---------- Records provided

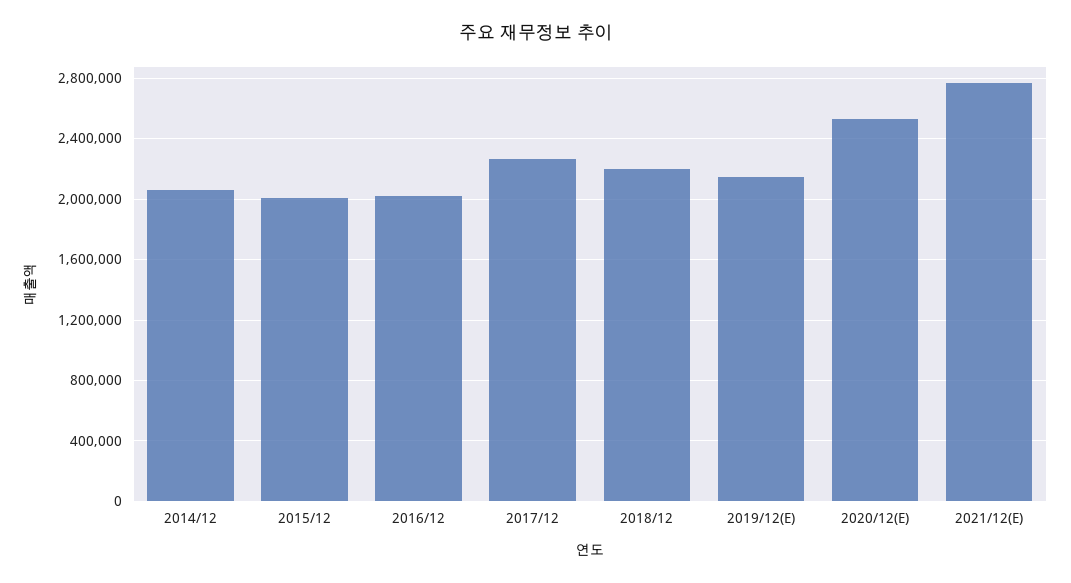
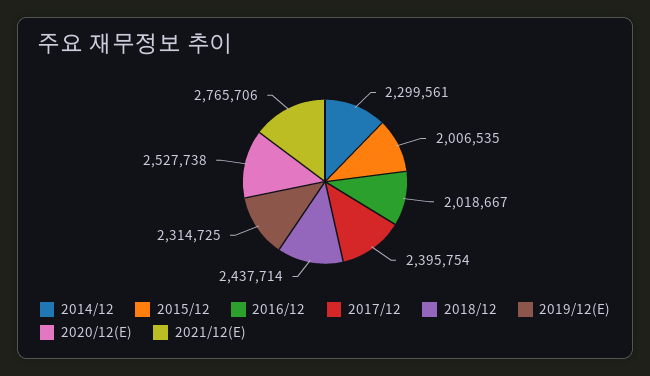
2014/12: 2050000 -> 2299561
2017/12: 2250000 -> 2395754
2018/12: 2200000 -> 2437714
2019/12(E): 2150000 -> 2314725

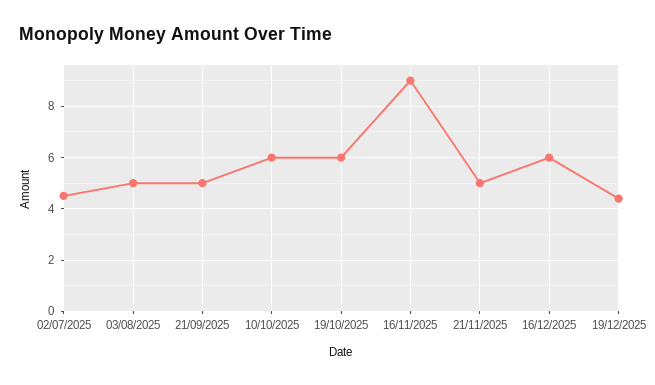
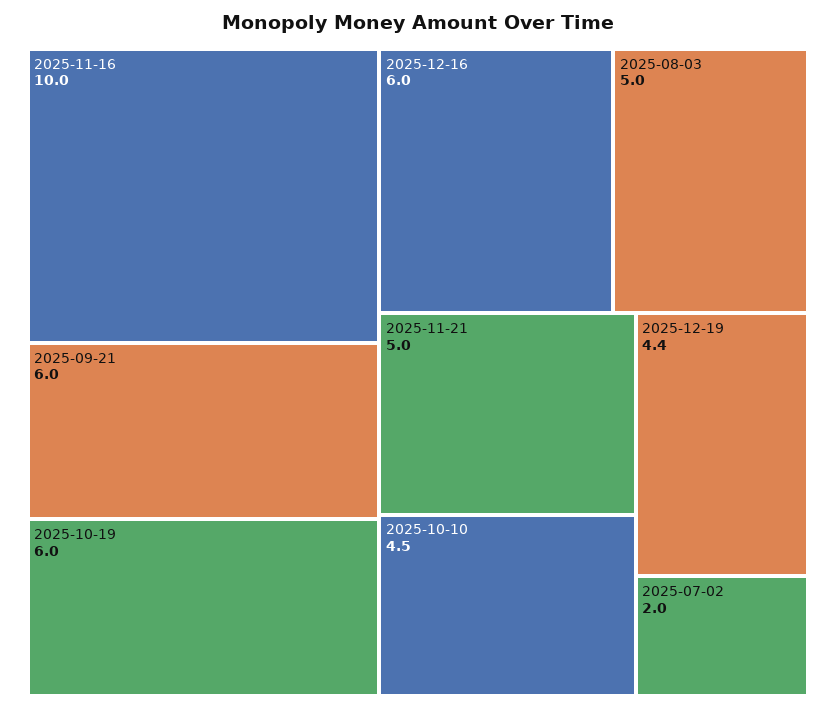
02/07/2025: 4.5 -> 2
21/09/2025: 5 -> 6
10/10/2025: 6 -> 4.5
16/11/2025: 9 -> 10

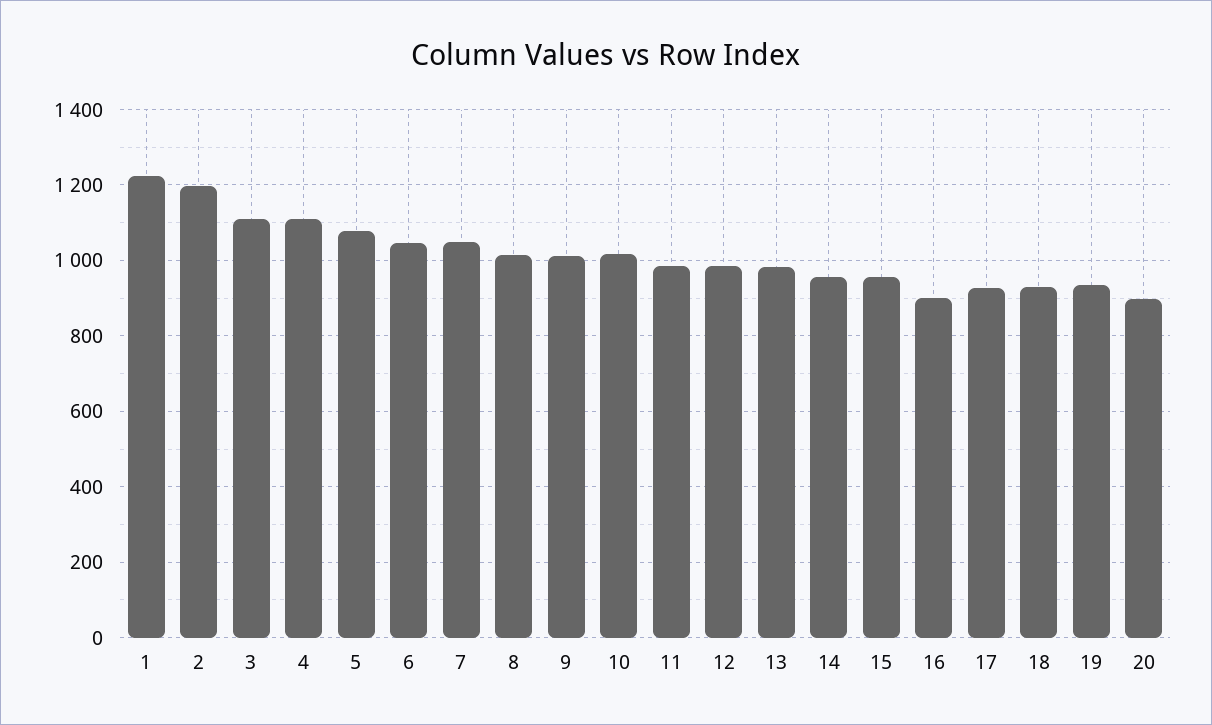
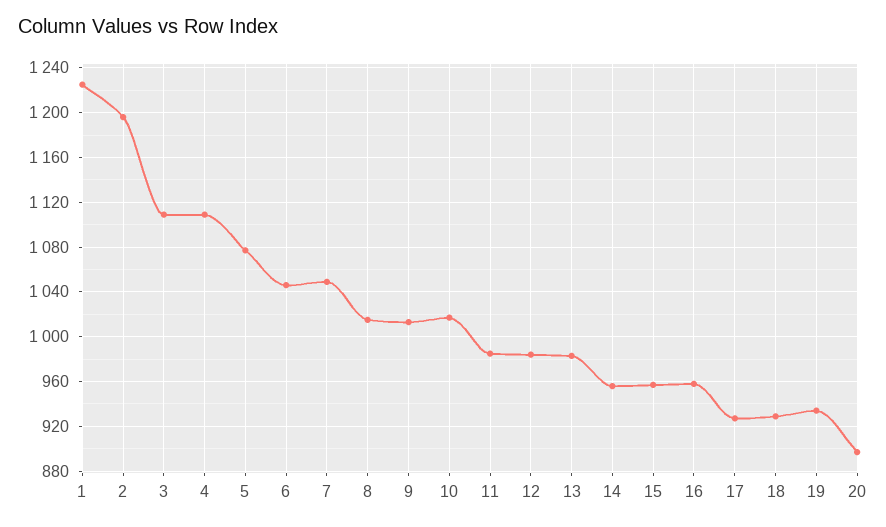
16: 900 -> 960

--------------------

Copy out each record word for word and omit any pictures.

2014/12: 2050000 -> 2299561
2017/12: 2250000 -> 2395754
2018/12: 2200000 -> 2437714
2019/12(E): 2150000 -> 2314725

02/07/2025: 4.5 -> 2
21/09/2025: 5 -> 6
10/10/2025: 6 -> 4.5
16/11/2025: 9 -> 10

16: 900 -> 960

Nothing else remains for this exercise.